Sometimes, the regular language you want is not a sub-language, but a super-language. Suppose we wanted to write a regular expression that would accept all legal arithmetic expressions and as few other strings as possible. (If you’re defining a simple type for arithmetic expressions, you don’t want it rejecting things just because the parentheses are nested too deep. So you need a superlanguage, not a sub-language.) The nature of the context-free / regular distinction is that such a super-language would not require parentheses to match up correctly. But it should be possible to enforce some of the other rules relating to parentheses: we want strings like “(3 +)” or “4 (* x)” to be rejected, because in the original grammar operators are not allowed to be adjacent to parentheses in this way, and you don’t need a context-free grammar to enforce those rules.

As it happens, the regular expression (*d+()|[+-*/]d+)* comes pretty close to capturing the rules. (For simplicity, I have just written “d+” for the places where the original grammar has NUM or VAR-REF.) That is, unless I have botched something somewhere, any string legal against the original grammar will be legal against this regular expression, and nothing else will except strings that would be correct except that their parentheses are messed up.

Towards a method

Given a particular context-free grammar, it’s generally possible to sit down with it and cipher out how to dumb it down into a regular grammar for fixed depth, or a regular grammar for arbitrary depth but no checks on parenthesis nesting. But how do you do it for arbitrary grammars, methodically and mechanically? How do you reduce it to code?

I daresay it’s in the literature, but I haven’t read much of the relevant literature; I expect to, when I can, but it was more fun to try to solve the problem from scratch, armed only with Grune and Jacobs’ concise description

Even (finite) context-dependency can be incorporated: for languages that require the verb to agree in number with the subject, we duplicate the first rule:

MainClause -->
SubjectSingular VerbSingular Object
| SubjectPlural VerbPlural Object

and duplicate the rest of the grammar accordingly. The result is still regular…. We replicate the grammar the desired number of times and remove the possibility of further levels from the deepest level. Then the deepest level is regular, which makes the other levels regular in turn. the resulting grammar will be huge but regular and will be able to profit fom all simple and efficient techniques known for regular grammars. The required duplications and modifications are mechanical and can be one by a program.

============================================================

*WORK INSTRUCTION 1*:
In the passage on regular approximations of grammars, what shorthand does the author use for the places where the original grammar has NUM or VAR-REF?

Saved data entries:

============================================================

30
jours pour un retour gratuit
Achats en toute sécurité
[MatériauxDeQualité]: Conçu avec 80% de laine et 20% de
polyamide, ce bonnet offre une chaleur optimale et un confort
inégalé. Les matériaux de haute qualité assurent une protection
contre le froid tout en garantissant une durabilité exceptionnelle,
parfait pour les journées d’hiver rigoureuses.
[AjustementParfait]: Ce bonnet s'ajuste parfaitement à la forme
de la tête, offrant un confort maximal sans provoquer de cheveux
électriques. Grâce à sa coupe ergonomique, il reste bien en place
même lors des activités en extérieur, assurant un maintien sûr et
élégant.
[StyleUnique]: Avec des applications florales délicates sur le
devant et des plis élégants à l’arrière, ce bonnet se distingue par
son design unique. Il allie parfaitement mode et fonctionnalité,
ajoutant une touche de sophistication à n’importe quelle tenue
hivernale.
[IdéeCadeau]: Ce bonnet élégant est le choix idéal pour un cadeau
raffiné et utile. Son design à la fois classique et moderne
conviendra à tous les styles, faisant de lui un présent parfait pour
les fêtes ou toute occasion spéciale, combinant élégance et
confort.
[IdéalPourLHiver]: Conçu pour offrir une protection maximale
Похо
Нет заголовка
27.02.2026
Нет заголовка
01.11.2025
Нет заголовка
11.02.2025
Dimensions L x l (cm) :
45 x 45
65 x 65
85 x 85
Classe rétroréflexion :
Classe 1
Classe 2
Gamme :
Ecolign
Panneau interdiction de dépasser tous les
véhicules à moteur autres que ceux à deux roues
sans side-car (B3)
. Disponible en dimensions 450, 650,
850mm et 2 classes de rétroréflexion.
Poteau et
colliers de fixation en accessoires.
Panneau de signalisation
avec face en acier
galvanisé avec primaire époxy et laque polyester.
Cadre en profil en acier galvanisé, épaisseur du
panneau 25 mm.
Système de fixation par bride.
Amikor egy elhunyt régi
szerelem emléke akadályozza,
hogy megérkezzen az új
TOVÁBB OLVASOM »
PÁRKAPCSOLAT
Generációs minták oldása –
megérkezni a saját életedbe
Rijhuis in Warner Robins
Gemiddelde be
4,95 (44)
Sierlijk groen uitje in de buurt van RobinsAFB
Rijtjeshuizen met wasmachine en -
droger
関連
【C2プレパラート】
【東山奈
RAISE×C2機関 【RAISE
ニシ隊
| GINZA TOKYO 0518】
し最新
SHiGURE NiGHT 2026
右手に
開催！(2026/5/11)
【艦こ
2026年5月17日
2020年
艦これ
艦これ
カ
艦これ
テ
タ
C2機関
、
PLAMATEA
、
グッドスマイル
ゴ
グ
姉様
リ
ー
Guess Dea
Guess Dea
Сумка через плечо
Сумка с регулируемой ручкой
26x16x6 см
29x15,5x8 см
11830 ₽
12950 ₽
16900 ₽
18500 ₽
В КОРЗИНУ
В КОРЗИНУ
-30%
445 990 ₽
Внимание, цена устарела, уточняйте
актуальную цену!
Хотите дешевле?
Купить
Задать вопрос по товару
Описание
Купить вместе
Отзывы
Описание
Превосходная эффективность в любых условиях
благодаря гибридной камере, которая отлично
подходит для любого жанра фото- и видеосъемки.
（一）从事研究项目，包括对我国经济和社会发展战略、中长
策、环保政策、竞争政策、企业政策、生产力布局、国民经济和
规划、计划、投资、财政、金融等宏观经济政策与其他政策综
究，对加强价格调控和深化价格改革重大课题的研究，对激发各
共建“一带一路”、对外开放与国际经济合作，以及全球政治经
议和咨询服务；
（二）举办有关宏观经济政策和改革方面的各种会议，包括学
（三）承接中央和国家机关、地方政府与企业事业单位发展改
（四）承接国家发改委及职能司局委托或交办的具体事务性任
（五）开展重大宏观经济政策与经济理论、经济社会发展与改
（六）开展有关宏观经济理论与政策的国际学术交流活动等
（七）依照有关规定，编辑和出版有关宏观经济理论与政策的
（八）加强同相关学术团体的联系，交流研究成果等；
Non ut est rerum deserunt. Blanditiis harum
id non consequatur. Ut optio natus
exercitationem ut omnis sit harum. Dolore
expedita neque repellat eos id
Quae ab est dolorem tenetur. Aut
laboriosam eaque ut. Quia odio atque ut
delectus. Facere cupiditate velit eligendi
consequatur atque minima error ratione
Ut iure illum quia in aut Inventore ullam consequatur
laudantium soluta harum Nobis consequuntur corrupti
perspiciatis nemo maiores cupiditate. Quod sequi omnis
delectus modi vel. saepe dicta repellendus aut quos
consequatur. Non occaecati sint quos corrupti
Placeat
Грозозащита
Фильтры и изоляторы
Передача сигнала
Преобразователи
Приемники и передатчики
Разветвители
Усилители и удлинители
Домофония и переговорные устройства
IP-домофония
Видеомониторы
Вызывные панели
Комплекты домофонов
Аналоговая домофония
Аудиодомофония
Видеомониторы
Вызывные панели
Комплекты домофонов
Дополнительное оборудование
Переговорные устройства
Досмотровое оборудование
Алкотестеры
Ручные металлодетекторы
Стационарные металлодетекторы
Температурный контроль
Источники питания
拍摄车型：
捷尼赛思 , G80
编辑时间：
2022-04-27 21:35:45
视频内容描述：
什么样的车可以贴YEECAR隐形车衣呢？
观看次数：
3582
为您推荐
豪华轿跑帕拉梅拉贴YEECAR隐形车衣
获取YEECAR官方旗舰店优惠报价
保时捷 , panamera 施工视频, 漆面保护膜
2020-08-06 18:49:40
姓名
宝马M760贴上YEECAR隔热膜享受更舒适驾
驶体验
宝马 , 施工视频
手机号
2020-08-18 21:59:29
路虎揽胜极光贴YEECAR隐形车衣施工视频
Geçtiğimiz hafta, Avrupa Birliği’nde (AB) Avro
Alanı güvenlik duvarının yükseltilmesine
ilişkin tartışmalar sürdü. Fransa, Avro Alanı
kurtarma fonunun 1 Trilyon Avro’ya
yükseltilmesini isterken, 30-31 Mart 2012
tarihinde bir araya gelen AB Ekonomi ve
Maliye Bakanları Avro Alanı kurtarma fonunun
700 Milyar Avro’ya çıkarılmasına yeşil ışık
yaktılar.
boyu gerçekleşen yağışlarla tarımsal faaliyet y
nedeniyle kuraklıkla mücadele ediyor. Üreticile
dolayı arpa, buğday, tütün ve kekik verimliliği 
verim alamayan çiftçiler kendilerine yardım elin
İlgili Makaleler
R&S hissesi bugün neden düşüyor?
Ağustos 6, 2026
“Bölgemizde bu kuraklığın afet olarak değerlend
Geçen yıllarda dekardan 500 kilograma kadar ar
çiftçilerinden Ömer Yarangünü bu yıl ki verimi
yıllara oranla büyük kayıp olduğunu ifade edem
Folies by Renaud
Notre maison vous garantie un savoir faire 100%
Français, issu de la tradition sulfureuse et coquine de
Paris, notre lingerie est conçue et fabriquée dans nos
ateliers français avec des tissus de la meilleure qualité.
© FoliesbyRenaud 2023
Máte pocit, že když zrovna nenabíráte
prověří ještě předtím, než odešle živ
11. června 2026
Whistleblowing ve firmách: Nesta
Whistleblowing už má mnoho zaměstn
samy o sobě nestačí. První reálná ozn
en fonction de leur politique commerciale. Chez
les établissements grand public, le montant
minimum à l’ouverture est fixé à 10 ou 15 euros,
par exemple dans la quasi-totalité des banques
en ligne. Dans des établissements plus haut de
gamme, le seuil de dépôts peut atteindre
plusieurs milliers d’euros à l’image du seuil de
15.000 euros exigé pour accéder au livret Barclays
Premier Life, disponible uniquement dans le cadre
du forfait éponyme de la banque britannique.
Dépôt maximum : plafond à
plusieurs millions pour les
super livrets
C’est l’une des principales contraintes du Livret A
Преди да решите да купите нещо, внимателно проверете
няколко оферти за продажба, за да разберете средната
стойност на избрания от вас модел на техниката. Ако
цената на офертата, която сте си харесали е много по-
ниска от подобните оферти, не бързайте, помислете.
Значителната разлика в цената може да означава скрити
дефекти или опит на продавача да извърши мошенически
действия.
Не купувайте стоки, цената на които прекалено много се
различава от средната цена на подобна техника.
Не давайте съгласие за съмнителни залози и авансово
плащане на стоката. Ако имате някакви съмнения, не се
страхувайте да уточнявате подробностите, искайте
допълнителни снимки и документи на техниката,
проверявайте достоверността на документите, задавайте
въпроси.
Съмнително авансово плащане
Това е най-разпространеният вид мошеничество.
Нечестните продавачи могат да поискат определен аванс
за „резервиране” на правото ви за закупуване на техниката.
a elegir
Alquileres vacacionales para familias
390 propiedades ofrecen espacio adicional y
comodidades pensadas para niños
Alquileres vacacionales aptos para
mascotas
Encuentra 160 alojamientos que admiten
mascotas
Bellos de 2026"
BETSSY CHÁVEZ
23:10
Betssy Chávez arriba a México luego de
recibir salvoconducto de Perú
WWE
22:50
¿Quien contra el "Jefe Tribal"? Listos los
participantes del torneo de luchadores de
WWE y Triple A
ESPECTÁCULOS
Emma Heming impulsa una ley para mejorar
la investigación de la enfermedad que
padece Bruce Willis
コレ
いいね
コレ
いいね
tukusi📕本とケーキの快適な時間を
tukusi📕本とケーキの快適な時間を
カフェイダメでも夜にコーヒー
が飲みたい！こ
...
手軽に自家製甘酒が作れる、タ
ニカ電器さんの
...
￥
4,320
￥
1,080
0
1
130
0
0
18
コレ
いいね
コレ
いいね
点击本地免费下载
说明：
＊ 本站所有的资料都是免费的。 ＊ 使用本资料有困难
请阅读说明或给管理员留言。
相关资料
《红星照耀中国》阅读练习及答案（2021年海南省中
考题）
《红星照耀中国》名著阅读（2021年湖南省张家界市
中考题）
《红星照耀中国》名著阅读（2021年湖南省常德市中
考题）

============================================================

*WORK INSTRUCTION 2*:
Swap "bonnet" for "chapeau" in the saved data entries, from their first line through the line containing "de la tête, offrant". Give only those lines, with nothing else changed.

*ANSWER SECTION 1*:
"d+"

*ANSWER SECTION 2*:
30
jours pour un retour gratuit
Achats en toute sécurité
[MatériauxDeQualité]: Conçu avec 80% de laine et 20% de
polyamide, ce chapeau offre une chaleur optimale et un confort
inégalé. Les matériaux de haute qualité assurent une protection
contre le froid tout en garantissant une durabilité exceptionnelle,
parfait pour les journées d’hiver rigoureuses.
[AjustementParfait]: Ce chapeau s'ajuste parfaitement à la forme
de la tête, offrant un confort maximal sans provoquer de cheveux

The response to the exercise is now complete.